Listed entries:
* Start *

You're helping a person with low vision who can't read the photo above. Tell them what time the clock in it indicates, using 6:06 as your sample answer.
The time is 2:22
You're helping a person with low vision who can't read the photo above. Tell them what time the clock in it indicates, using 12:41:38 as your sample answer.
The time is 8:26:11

* End *
* Start *

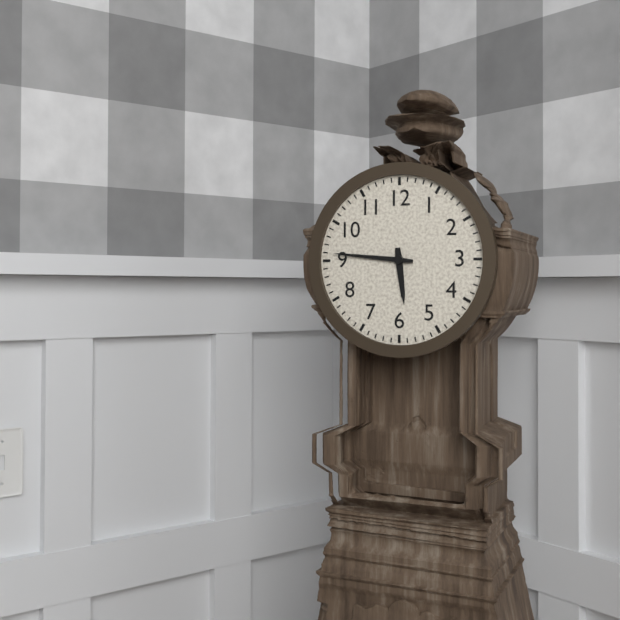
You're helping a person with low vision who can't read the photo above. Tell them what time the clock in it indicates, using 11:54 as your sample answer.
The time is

* End *
* Start *

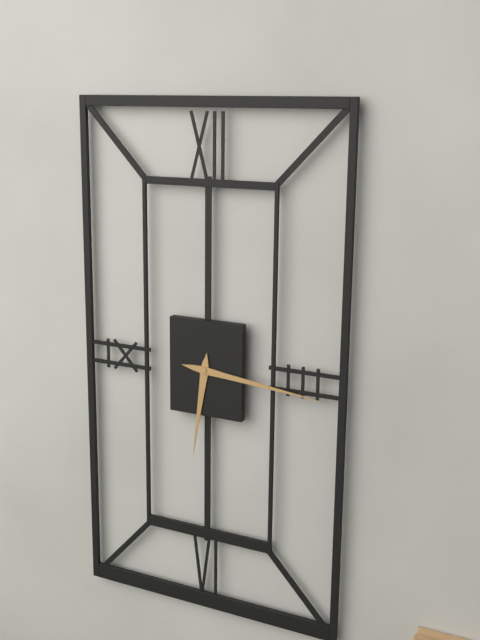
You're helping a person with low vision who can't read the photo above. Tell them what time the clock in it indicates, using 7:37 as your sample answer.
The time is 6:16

* End *

Set exercise: Reproduce the records starting at the line that contains "6:06 as your sample answer." and ending after the line that contains "The time is 2:22".

The response:
You're helping a person with low vision who can't read the photo above. Tell them what time the clock in it indicates, using 6:06 as your sample answer.
The time is 2:22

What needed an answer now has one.